▶ [RECORDS SUPPLIED]
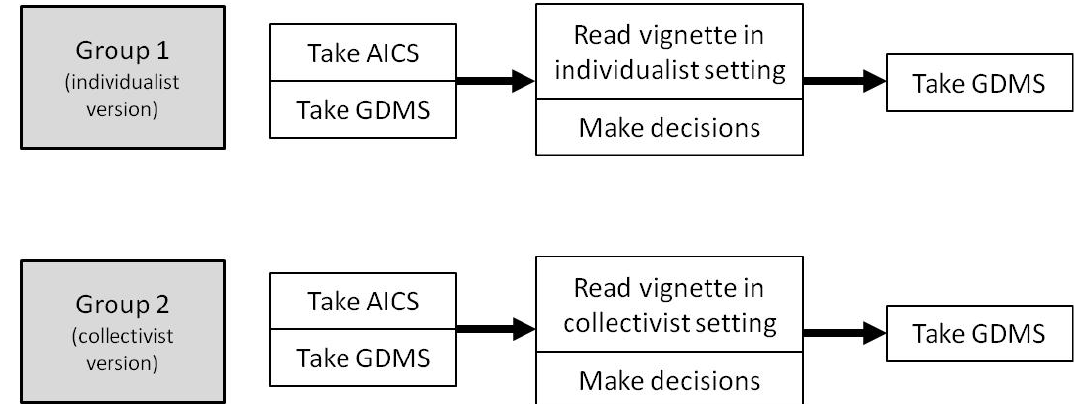
Figure 3. Experimental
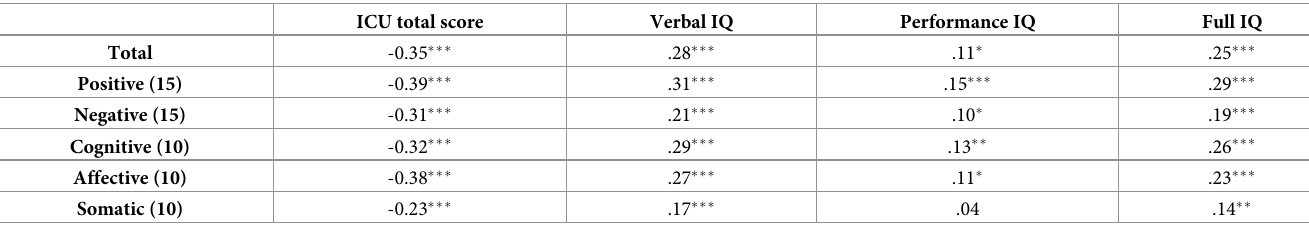
Table 5. Associations between CASES empathy scales, ICU and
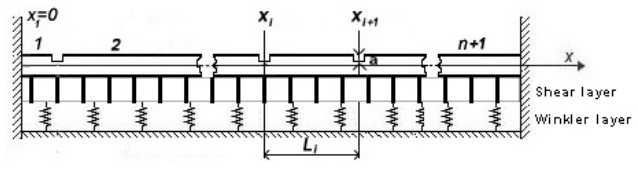
Fig. 1. A clamped beam on the Pasternak foundation.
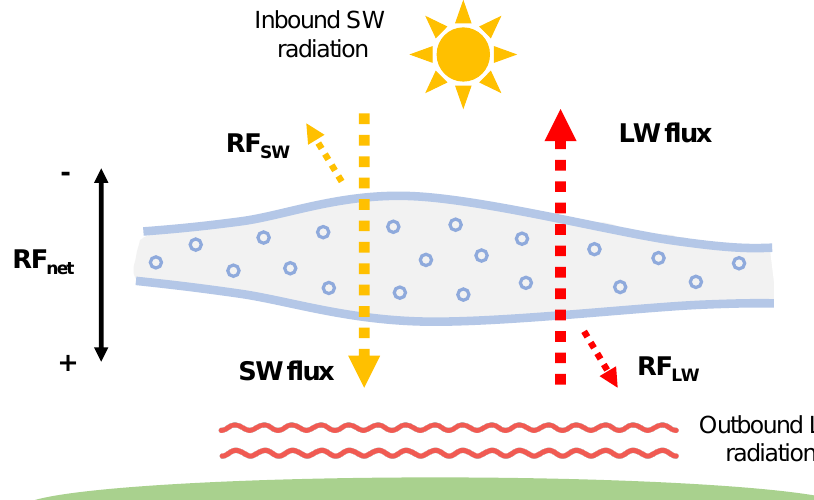
Figure 11. Visual representation of contrail radiative forcing. The net RF constitutes the sum of the LW (terrestrial) and SW (solar) RF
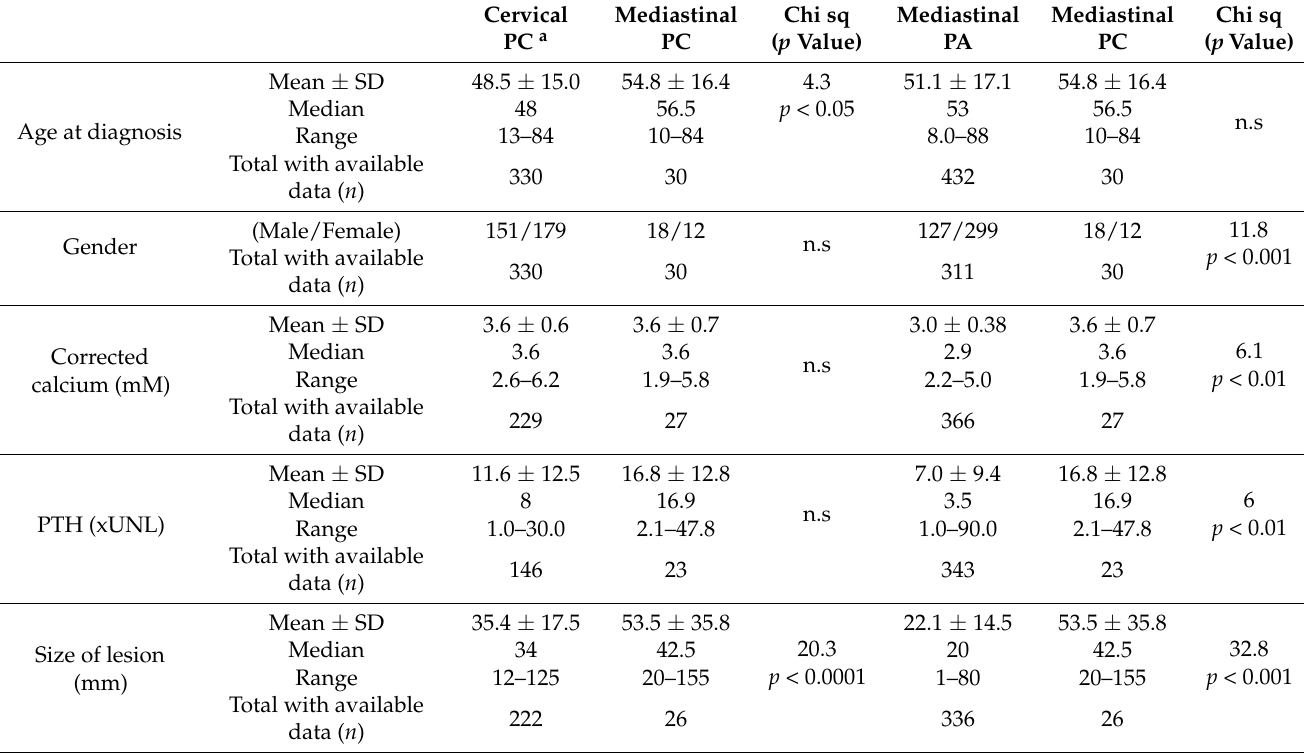
Table 1. Clinical presentation of cervical and mediastinal parathyroid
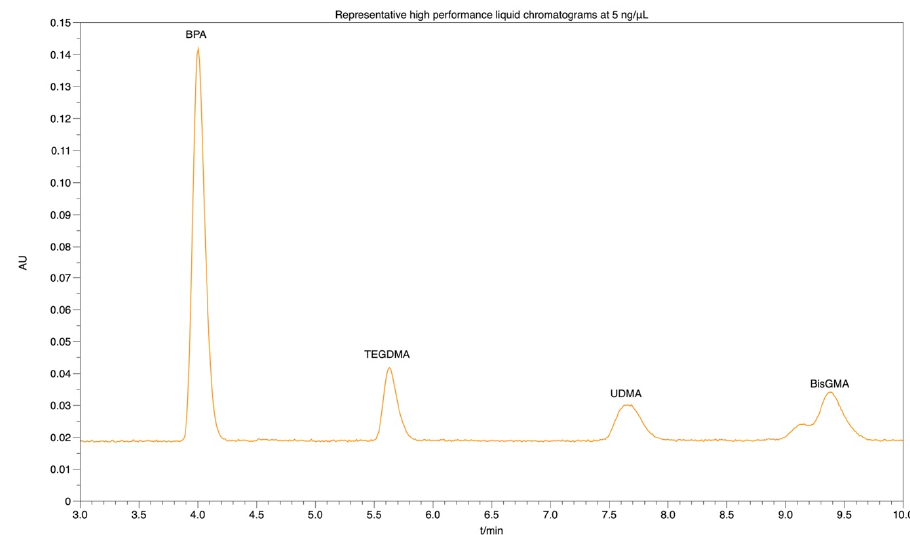
Figure 1. Representative high-performance liquid chromatograms at 5 ng/mL standard solution of BPA, TEGDMA, UDMA, Bis-GMA. Chromatographic conditions described in text. Bisphenol A ethoxylate dimethacrylate; Bis-GMA, bisphenol A-glycidyl dimethacrylate; BPA, bisphenol A; TEGDMA, triethylene glycol dimethacrylate; UDMA, urethane dimethacrylate. For the SEM-EDS, the specimens were examined by field-emission electron micros- copy (FESEM) (JSM 7610F PLUS; JEOL Ltd.). Elemental analysis was performed by en- ergy-dispersive X-ray spectrometry (EDS) (Oxford AZTEC); the analysis was conducted from the top to the bottom of the specimens and at three areas on the specimens, which were randomly selected by an examiner. Spectra were obtained under the following con-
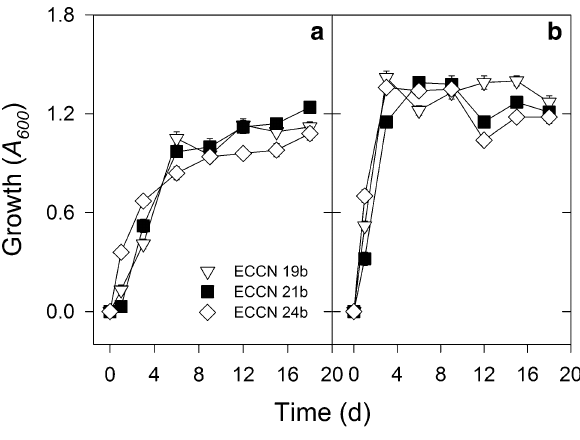
Fig. 1 Growth response of Citrobacter strain ECCN 19b, Exiguobac- terium strain ECCN 21b, and Serratia strain ECCN 24b in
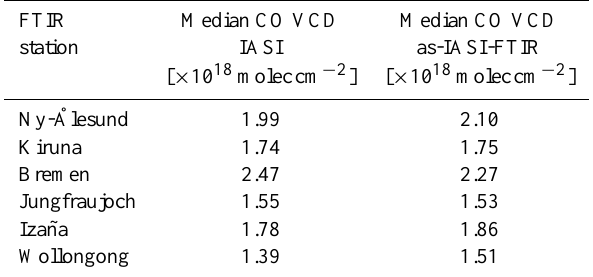
Table 3. Median CO vertical column densities (VCD) for IASI and the as-IASI-FTIR data. FTIR Median CO VCD Median CO VCD station IASI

▶ [WHAT YOU WILL DO]
Answer with a number alone: how many lines of the records contain the string "Table"?

▶ [REPLY TO THE EXERCISE]
3